Reading through the first few paragraphs, I didn't think you'd end up talking about women's roles in media. This actually caught my attention since I'm taking a class regarding women in history this semester.
I'm not even wondering anymore how women don't often get the kickass, awesomesauce roles that men had ALWAYS got to bag throughout the history of movie industry. Most of the world had been living (and still does) within a patriarchal society since ancient times, and in them women are made to be the less important sex that we have been deemed invisible in history.
Just read the history books we have now. There are so few women mentioned in them you'd be led to conclude that women must have wombs a hundred times bigger than their body size such that they can beget thousands of male children with one or two females only, which would explain the scarcity of females and the overwhelming presence of males in recorded history.
What's annoying, we're led to believe that women do nothing but watch while all those macho men single handedly make history as conquering heroes, national liberators, victorious generals, benevolent monarchs, wise lawgivers, etc.
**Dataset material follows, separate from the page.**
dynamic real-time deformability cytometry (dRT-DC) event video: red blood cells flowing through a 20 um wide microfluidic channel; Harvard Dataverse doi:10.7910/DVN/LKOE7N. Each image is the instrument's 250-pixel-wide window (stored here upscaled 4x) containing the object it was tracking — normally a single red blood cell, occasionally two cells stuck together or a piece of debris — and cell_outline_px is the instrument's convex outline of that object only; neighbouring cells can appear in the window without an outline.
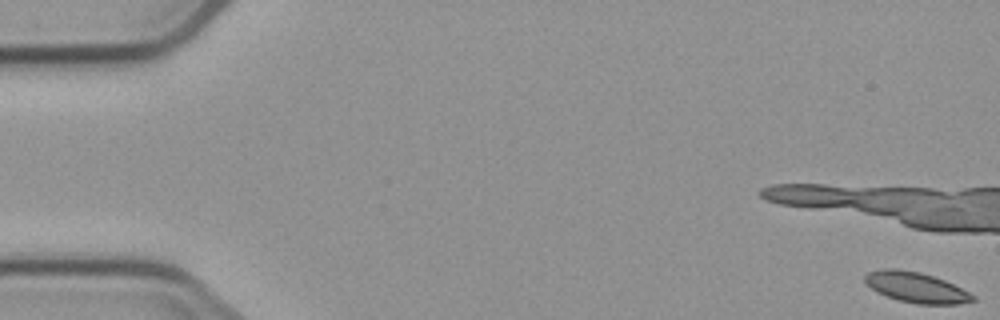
{"species": "common noctule bat (a hibernating species)", "species_latin": "Nyctalus noctula", "temperature_condition": "cold", "stored_images_in_passage": 6, "camera_frame_rate_fps": 3000, "um_per_image_px": 0.085, "animal": {"sex": "male", "body_mass_g": 23.1, "forearm_length_mm": 52.7}, "frame": {"image": 1, "passage_image": 1, "time_ms": 0.0, "image_size_px": [1000, 320], "cell_outline_px": [[976, 300], [960, 304], [916, 304], [900, 300], [876, 292], [864, 280], [864, 276], [868, 272], [884, 268], [896, 268], [920, 272], [944, 280], [976, 296]], "centroid_in_image_um": [77.87, 24.42], "position_along_channel_um": 7.1, "area_um2": 18.96}}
Majority of text where women are mentioned only relate how their roles are to be assistants to men in history-making, where the greatest contributions they've given was using their feminine charm to ferret secrets from enemies. A few women though, on rare occasions, make history somehow. And that's because they're not truly women in the first place, but men in women's bodies. One example I think of is Joan of Arc who had to pretend she was a man to lead an army.
There are just so many documents in history that trivialize women it's frustrating. Plutarch, an ancient Greek historian, saw women as baby factories. He actually wrote:
(A)n honest man who had love for a married woman upon account of her modesty and the well-favouredness of her children, might, without formality, beg her company of her husband, that he might raise, as it were, from this plot of good ground, worthy and well-allied children for himself. And indeed, Lycurgus was of a persuasion that children were not so much the property of their parents as the whole commonwealth, and, therefore, would not have his citizens begot by the first-comers, but by the best men that could be found; the laws of other nations seemed to him very absurd and inconsistent, where people would be so solicitous for their dogs and horses as to exert interest and to pay money to procure fine breeding, and yet kept their wives shut up, to be made mothers only by themselves, who might be foolish, infirm, or diseased; as if it were not apparent that children of a bad breed would prove their bad qualities first upon those who kept and were rearing them, and well-born children, in like manner, their good qualities.
I'm sorry if this suddenly turned out into a rant/mini lecture, eheh. What I wanted to say was, this has been a man's world for too long. I'm not saying that it's every man's fault that movies/games with male protagonists are more favored than those with female ones. Sometimes, a female character wouldn't even get famous if she's not depicted as sexy. It sucks.
PS. Have you tried playing "Ib" before? It's a horror game for the PC, but the main character's a 9 year old girl. It's actually a nice game if you're looking for badass female protagonists, and it's quite funny how her male companion's a twenty year old
sissy softie. If you don't mind a lot of scares and puzzles, I think it's a game worth trying out.